What's the difference between a Hook Punch and a Circle Punch? Are they really that different? Yes, and yes.
The Hook Punch is used at a closer range, similar to an uppercut. It works well when you are striking in tight, or engaged in a Clinch (Lǒu 摟). In here, a long range strike will extend beyond my opponent. We position the arm in a tighter hook shape to help land on our targets such as the temple, kidney, liver, ribs, stomach, and jaw.
The technical position when throwing a hook punch is critical. When bare knuckle striking, there are no wraps to support the wrist, so technique has to be spot on in order to prevent breaks, sprains, and fractures in our own hands/wrist.
The wrist is held in a straight line, and we use the transverse core rotation of the upper torso to connect the punch, versus extending the arm and bending the wrist which is dangerous to our own hand. Thumb position is up.

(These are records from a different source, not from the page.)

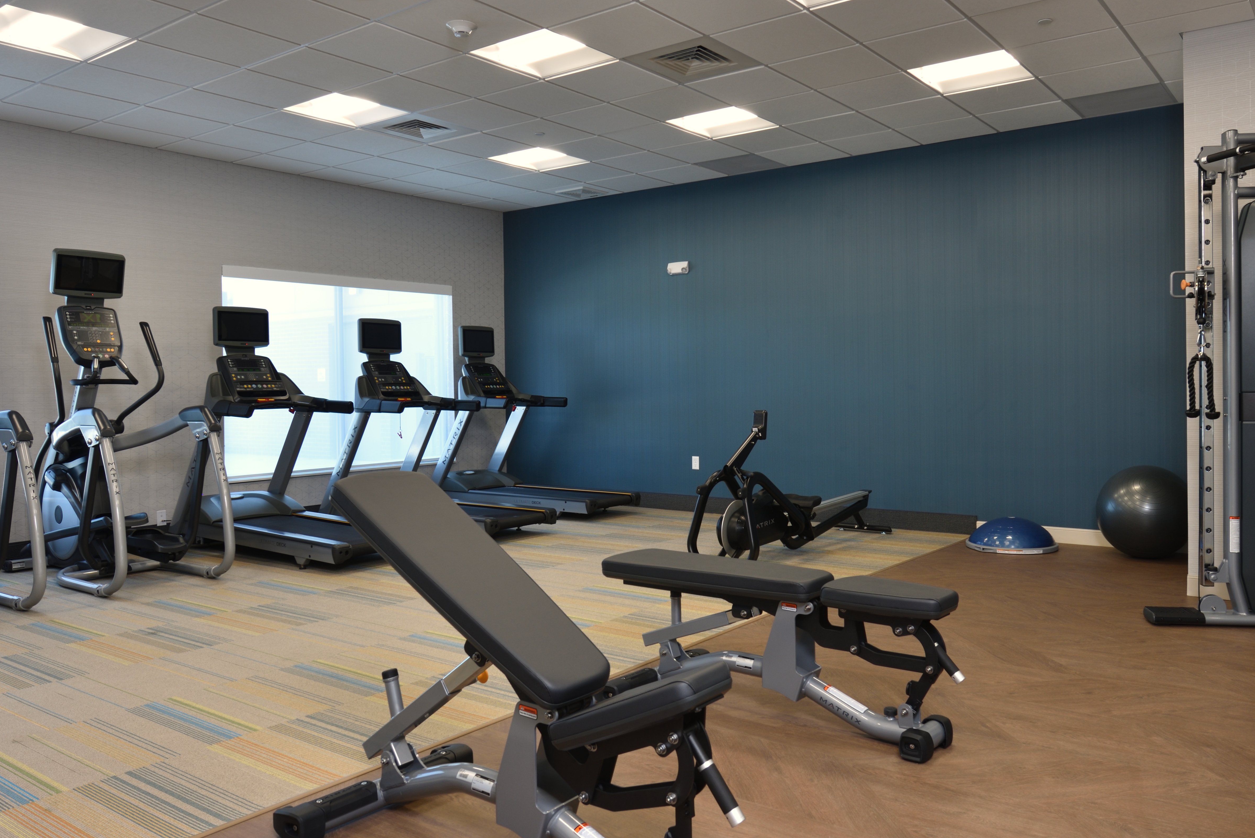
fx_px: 942
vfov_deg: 47.9
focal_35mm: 27
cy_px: 393
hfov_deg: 67.3
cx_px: 675
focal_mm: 18
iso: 100
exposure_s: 1/8
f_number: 8
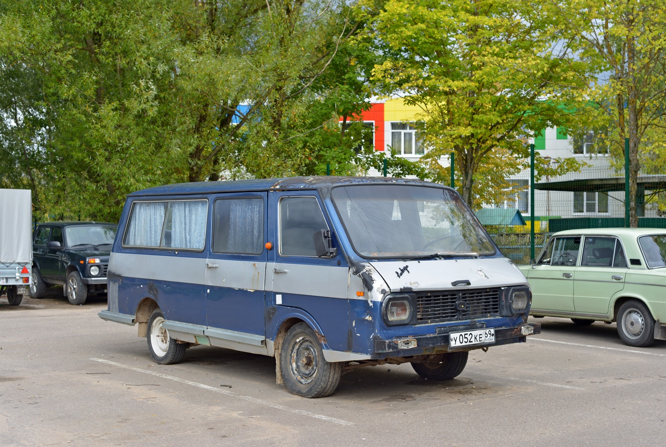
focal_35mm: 50
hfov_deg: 39.5
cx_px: 333
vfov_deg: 27.1
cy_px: 224
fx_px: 927
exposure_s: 1/320
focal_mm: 50
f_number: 5.6
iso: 200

When the range to our opponent is further out, and we are still throwing straight punches, this is where the Circle Punch really shines. It allows us to attack the side doors as well as down the middle; utilizing the principle of - Randomized Striking.
Connecting with a Circle Punch has the added benefit of increased power generation through a looser whipping action. The punch is thrown relaxed; the arm builds up speed before connecting. If this impacts the temple, jaw, occipital lobe, bracchial nerve, or ear, it can have devastating consequences.
Because of this, when our opponent sees a Circle Punch steaming for the side of their head, they are more likely to open the center doors trying to defend; thereby allowing our other punches to land.
The hand position for the Circle Punch is wrist straight, thumb pointing down.